An open letter to Xbox's new CEO

Rob Hutters • Feb 23, 2026

Xbox can lead again, but only if leadership responds to what players are clearly saying.

This is my public message to Xbox's new CEO, Asha Sharma.

Across social media, forums, and comment sections, the same signal keeps showing up: people feel that Xbox has blurred its identity and reduced the value of console ownership.

Here are my top four recommendations.

1. Protect the Xbox identity

When everything is available everywhere, players lose a clear reason to buy Xbox hardware. "Xbox Anywhere" may increase distribution, but it also weakens the emotional value of owning an Xbox.

People buy belonging, not just specs. If Xbox wants stronger platform loyalty, it needs a clear identity and true first-party exclusives that make the purchase decision obvious.

Players also want stronger guarantees around ownership and offline access. They want games that work when purchased, without dependence on day-one patches or constant connectivity.

2. Make online play free on Xbox consoles

Online multiplayer is free on PC but paid on console. That gap is increasingly hard to justify, and it pushes price-sensitive players toward PC.

Free online play would make the console value proposition much easier to defend.

Strategically, Xbox should pick a lane and communicate it clearly: fully platform-agnostic, or strongly console-first. The current middle position feels ambiguous and erodes trust.

3. Stand up for art

Shift from acquisitions to execution. The acquisition phase delivered scale. Now the priority should be output quality.

Focus on what you already own: fund studios properly, protect creative autonomy, and reduce executive interference.

Great games require risk. That means incurring a loss every now and then. Leadership that cannot absorb selective losses will struggle to produce category-defining hits.

Protect creators, and long-term trust returns.
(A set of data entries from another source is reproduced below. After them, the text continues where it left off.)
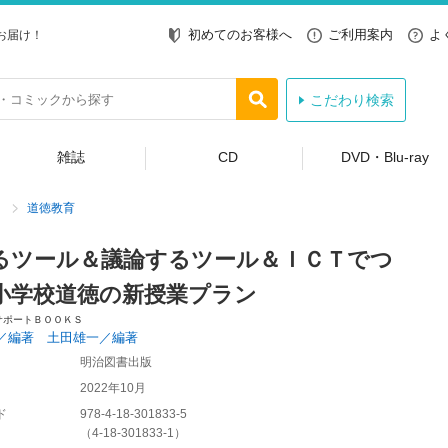
初めてのお客様へ
ご利用案内
よ
お届け！
こだわり検索
雑誌
CD
DVD・Blu-ray
道徳教育
るツール＆議論するツール＆ＩＣＴでつ
小学校道徳の新授業プラン
サポートＢＯＯＫＳ
／編著 土田雄一／編著
明治図書出版
2022年10月
ド
978-4-18-301833-5
（
4-18-301833-1
）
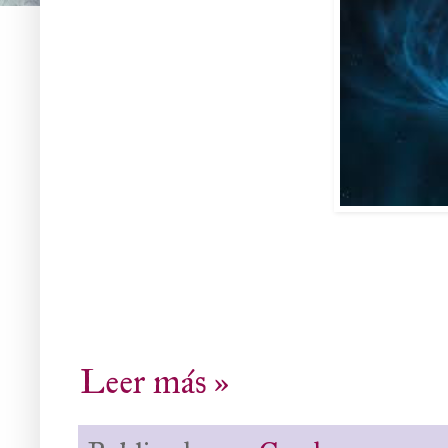
Leer más »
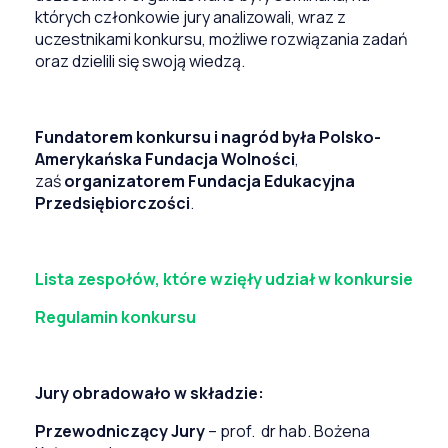
których członkowie jury analizowali, wraz z
uczestnikami konkursu, możliwe rozwiązania zadań
oraz dzielili się swoją wiedzą.
Fundatorem konkursu i nagród była Polsko-
Amerykańska Fundacja Wolności
,
zaś
organizatorem Fundacja Edukacyjna
Przedsiębiorczości
.
Lista zespołów, które wzięły udział w konkursie
Regulamin konkursu
Jury obradowało w składzie:
Przewodniczący Jury
– prof. dr hab. Bożena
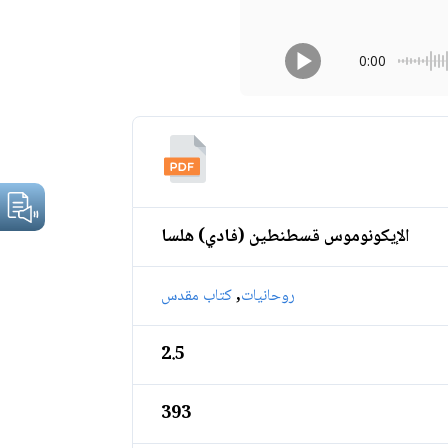
0:00
الإيكونوموس قسطنطين (فادي) هلسا
,
روحانيات
كتاب مقدس
2.5
393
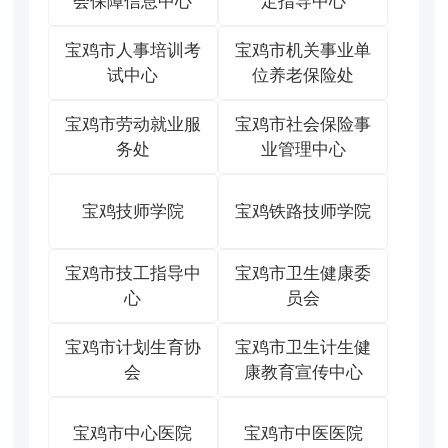
会保障信息中心
定指导中心
宝鸡市人事培训考
宝鸡市机关事业单
试中心
位养老保险处
宝鸡市劳动就业服
宝鸡市社会保险事
务处
业管理中心
宝鸡技师学院
宝鸡铁路技师学院
宝鸡市技工指导中
宝鸡市卫生健康委
心
员会
宝鸡市计划生育协
宝鸡市卫生计生健
会
康教育宣传中心
宝鸡市中心医院
宝鸡市中医医院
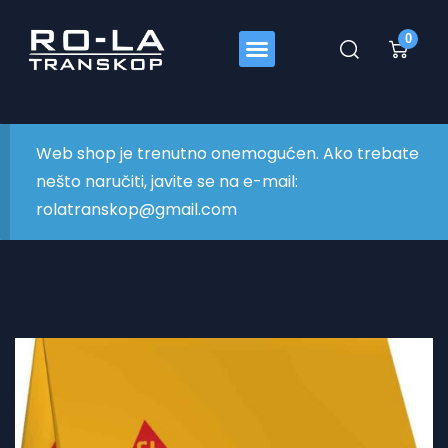
0
Web shop je trenutno onemogućen. Ako trebate
nešto naručiti, javite se na e-mail:
rolatranskop@gmail.com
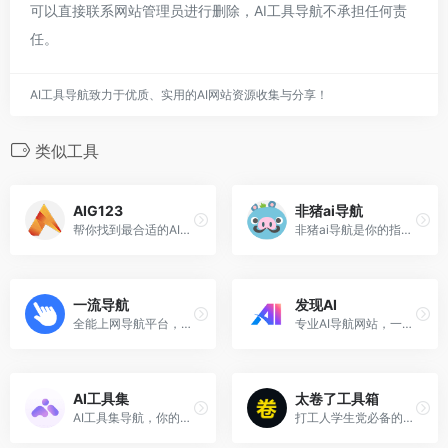
可以直接联系网站管理员进行删除，AI工具导航不承担任何责
任。
AI工具导航致力于优质、实用的AI网站资源收集与分享！
类似工具
AIG123
非猪ai导航
帮你找到最合适的AI工具，目前已收集2000多个AI工具相关网址。
非猪ai导航是你的指南AI工具箱集和研究所
一流导航
发现AI
全能上网导航平台，汇聚多元优质资源与工具。
专业AI导航网站，一站式AI导航
AI工具集
太卷了工具箱
AI工具集导航，你的一站式人工智能工具集合网站，500+ AI 工具导航大全。
打工人学生党必备的226+款免费在线工具集合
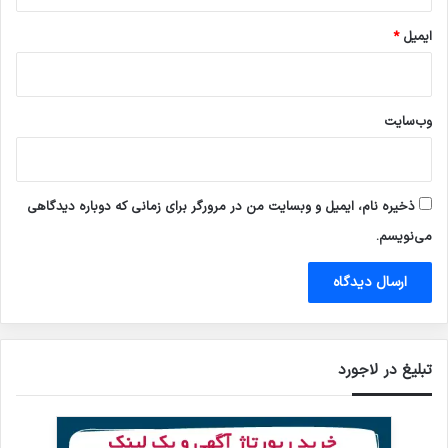
ایمیل
*
وب‌سایت
ذخیره نام، ایمیل و وبسایت من در مرورگر برای زمانی که دوباره دیدگاهی
می‌نویسم.
تبلیغ در لاجورد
4. Be careful with AI labelling

If Xbox uses AI internally, I recommend staying silent about it. There are genuine use cases for AI, but public opinion has soured on it.

Any mention of AI risks damaging the Xbox brand and Microsoft's bottom line. Consider rebranding new technologies that we currently consider "AI" if you insist on using them.


Xbox still has world-class talent, beloved IP, and decades of player trust to build on.

But trust does not come from scale alone. It comes from conviction.

Pick a lane. Protect creators. Give players a clear reason to choose Xbox again.